Standing a few dozen feet high, the palms have grown steadily since Ray got them more than 20 years ago in Florida.

“They started out as babies just in a 3-gallon pot,” Ray said.

But the trees, which Pat said she believes are a variety called king palms, are far from done growing. Pat said kings could reach heights up to 100 feet.

“We didn’t ever figure they’d get that tall,” Pat said.

Sticking with the front yard’s tropical theme, a smaller variety of the plant called Sago palm trees sit near the couple’s front entrance.

This pair of trees stand about as tall as an average-sized man, but they have some unique tendencies that make them stand out, as Ray explained.

“One day I went out there and it was just like (it looks now), but it had a cone sticking up in the middle that looked like an ostrich egg or something,” Ray said. “I come in and told (Pat), ‘I think that plant’s pregnant.’ She said, ‘What are you talking about?’ I said, ‘Well, it’s got an egg in the middle of it.’”

After doing some research, the couple discovered that the plants were actually different sexes — the female Sago had been pollinated and borne seeds. Pat said she gives the red, walnut-sized seeds away as gifts to people all the time.

The process of raising the seeds, she said, consists of soaking them in little pools of water over the course of several days.

The couple said the love the Sago palms, which ironically are not palms at all, but cone-bearing plans called cycads.

“These here are beautiful. These are as old as the dinosaur age,” Pat said.

But the plants bring joy to people other than the Moores.
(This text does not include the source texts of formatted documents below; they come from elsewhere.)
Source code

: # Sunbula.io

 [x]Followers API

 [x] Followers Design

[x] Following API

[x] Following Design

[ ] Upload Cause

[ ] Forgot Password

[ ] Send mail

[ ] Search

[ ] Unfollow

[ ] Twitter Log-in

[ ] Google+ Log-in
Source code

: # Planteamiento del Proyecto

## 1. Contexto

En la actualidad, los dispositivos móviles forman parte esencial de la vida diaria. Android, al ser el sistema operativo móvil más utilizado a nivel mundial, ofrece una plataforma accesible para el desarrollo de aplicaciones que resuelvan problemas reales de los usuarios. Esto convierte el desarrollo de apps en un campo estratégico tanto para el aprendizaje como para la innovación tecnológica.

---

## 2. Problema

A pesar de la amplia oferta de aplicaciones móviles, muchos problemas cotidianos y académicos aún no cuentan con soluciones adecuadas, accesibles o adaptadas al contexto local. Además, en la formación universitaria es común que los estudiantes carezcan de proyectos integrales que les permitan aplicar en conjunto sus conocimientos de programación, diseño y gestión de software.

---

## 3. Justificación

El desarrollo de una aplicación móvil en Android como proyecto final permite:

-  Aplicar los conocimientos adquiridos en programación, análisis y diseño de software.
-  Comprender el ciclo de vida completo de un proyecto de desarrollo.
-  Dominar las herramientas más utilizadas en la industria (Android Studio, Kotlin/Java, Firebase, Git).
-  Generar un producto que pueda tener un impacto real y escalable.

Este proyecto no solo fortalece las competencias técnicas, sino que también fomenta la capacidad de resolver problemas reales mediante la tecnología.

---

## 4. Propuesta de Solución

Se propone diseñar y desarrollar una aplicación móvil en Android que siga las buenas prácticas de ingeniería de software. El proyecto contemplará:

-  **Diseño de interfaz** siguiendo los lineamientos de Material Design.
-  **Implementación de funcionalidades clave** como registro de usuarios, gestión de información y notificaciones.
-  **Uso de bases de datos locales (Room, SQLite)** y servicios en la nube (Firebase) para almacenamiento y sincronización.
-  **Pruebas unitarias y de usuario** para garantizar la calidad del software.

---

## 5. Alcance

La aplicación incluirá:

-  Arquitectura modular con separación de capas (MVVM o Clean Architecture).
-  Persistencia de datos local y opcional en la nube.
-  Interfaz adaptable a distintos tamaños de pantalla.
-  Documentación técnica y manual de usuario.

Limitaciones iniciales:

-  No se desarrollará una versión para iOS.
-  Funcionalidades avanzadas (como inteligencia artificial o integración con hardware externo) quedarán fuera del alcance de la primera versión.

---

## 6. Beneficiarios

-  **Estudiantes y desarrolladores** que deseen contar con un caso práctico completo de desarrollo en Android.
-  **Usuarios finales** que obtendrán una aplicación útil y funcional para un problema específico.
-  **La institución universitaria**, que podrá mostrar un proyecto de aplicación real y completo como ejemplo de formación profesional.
The couple said many people over the years have said how much they enjoy the palms.

“We’ve even had kids that are riding their bicycles down the street and say, “I love your palms,” Ray said.

The Moores’ yard is so distinct that one of their friends even decided to get married under the palm trees.

Though the trees currently do not look lush as they did for that wedding, as spring draws nearer the couple looks forward to having their plants return to their tropical form.